__Supplied text__.
▼

When I work with my guys, I'll do entire parts of a session with no cookies at all. They'll work for pure praise, or a game, or the compete insanity of the noises and motions I'm making. They have no idea if cookies will be part of the game or not. They work for me, and they trust me to make it fun. I always hide treats until they're being given, but even so, I think to make sure that plenty of sessions have no treats at all. So if all of a sudden, even in a no-cookie context, there's a cookie leading their nose precisely through something I want, that's not the same as bribing the dog through the exercise with a lure.

So in exactly the same context (i.e., right before competing), you might see a pro luring a dog who's not lure-dependent, and you might see a rank amateur waving a cookie a their dog. It could look the same, but the context changes everything.

Food is a real crutch when it's used as a bribe (that doesn't mean you can't use it as one, just that you can't depend on it permanently that way). When it's used properly as a reinforcer (and not typically as motivator), using it for precise control of a dog's nose or to get him into the right state of mind seems like a good idea to me.

My one proviso is that I don't compete formally like you guys, so take my input with a grain of salt.


----------



## FlyingQuizini (Oct 24, 2006)

I'm thinking about your real question ... how to wean off food. I don't wean off food entirely. It's always part of my training. But I think you're asking for thoughts on how to wean off food/toys to the extend that the dog can do an entire performance w/o getting food/toys as a reward.

I have to think about how I do it, because I think I do it without really thinking about it at the time. It's very gradual. With attention heeling, for example, I start with food in hand, on the nose and work up to on a sick, then the stick is attached to the armband, then the stick gets shorter, then the stick is barely long enough to hold the treat (so the treat is flush against the armband), then the stick is gone and the treat is tucked between the armband and my arm. Those transitions probably happen over 18 months. By the time the food is tucked into the armband, it's not really visible, but the dog has learned the habit of head-up and knows that food *might* come out of the armband ... the same armband we wear in the ring.

With toys, I generally have two or three on me, hidden, that I can whip out at any time. I like to think my dogs believes I'm a magician who can magically make something fun appear.

▲

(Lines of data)
▼

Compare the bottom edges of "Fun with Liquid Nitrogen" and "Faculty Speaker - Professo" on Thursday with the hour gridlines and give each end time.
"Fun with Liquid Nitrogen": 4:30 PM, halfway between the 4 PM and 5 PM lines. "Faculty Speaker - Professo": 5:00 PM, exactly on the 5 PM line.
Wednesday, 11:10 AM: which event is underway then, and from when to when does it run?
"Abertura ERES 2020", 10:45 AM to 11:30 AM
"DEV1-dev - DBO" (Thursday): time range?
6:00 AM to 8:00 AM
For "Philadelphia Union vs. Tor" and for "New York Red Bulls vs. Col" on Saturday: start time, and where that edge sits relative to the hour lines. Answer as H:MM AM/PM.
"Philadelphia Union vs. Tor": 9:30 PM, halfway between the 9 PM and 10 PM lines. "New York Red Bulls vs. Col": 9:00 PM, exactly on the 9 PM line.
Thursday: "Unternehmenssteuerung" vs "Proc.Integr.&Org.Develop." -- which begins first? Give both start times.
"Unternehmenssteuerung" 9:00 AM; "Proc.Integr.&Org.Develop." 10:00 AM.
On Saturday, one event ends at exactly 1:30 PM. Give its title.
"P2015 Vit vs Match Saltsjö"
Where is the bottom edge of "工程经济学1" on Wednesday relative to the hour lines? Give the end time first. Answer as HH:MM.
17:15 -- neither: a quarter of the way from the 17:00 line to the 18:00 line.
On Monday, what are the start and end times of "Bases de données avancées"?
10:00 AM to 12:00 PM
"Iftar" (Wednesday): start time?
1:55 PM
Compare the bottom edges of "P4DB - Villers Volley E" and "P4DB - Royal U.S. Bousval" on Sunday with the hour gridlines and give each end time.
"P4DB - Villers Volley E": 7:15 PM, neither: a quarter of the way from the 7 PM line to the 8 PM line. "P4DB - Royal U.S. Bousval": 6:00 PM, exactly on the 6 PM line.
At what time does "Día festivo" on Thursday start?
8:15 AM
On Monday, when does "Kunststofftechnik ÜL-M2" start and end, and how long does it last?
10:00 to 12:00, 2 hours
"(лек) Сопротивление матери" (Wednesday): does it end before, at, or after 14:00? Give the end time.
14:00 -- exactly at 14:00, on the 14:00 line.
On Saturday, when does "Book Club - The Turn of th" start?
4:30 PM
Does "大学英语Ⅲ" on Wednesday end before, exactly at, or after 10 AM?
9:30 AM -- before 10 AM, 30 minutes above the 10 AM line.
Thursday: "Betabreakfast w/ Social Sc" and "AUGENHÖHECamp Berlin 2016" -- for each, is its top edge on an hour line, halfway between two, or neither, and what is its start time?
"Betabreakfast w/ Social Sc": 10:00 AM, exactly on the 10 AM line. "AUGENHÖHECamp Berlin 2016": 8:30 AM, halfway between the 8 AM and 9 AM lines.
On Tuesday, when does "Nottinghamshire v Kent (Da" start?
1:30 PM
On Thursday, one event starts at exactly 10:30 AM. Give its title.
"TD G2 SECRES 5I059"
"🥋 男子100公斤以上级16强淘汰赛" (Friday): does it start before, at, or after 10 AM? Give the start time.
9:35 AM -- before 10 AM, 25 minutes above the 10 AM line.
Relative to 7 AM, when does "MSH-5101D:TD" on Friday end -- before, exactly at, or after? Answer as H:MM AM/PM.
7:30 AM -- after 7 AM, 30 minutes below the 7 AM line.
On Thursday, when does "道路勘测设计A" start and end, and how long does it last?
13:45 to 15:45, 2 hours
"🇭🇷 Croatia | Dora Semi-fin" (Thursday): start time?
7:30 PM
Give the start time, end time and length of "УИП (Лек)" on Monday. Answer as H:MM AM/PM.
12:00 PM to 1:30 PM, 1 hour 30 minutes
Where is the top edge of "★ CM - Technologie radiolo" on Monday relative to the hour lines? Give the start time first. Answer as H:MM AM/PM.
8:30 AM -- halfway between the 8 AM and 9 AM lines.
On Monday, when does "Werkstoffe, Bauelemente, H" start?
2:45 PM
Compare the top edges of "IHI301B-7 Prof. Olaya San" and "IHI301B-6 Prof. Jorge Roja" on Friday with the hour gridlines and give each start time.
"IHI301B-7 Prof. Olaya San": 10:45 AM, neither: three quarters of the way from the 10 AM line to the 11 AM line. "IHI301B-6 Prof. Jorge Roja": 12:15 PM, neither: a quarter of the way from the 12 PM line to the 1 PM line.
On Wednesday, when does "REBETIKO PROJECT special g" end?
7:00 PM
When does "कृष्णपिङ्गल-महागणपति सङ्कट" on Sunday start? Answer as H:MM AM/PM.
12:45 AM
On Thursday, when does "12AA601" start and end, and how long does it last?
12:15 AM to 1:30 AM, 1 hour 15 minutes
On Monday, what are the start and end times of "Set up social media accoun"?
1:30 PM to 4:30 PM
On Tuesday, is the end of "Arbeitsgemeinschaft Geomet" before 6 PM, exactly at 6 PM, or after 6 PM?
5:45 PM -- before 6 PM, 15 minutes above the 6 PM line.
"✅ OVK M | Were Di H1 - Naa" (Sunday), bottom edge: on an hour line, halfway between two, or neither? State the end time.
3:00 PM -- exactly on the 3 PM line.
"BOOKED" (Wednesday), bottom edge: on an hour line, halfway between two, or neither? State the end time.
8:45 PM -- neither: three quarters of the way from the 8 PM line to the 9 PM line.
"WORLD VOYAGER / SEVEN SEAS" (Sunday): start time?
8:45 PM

▲

__Requirement 1__. In the dog-training thread, about how long do the armband transitions for attention heeling take?
__Requirement 2__. According to the dog-training thread, what will the dogs work for in sessions with no cookies? List each one.
The entries aren't needed for anything asked here.

__Correct response 1__. Probably about 18 months.

__Correct response 2__.
- Pure praise
- A game
- The insanity of the noises and motions the handler is making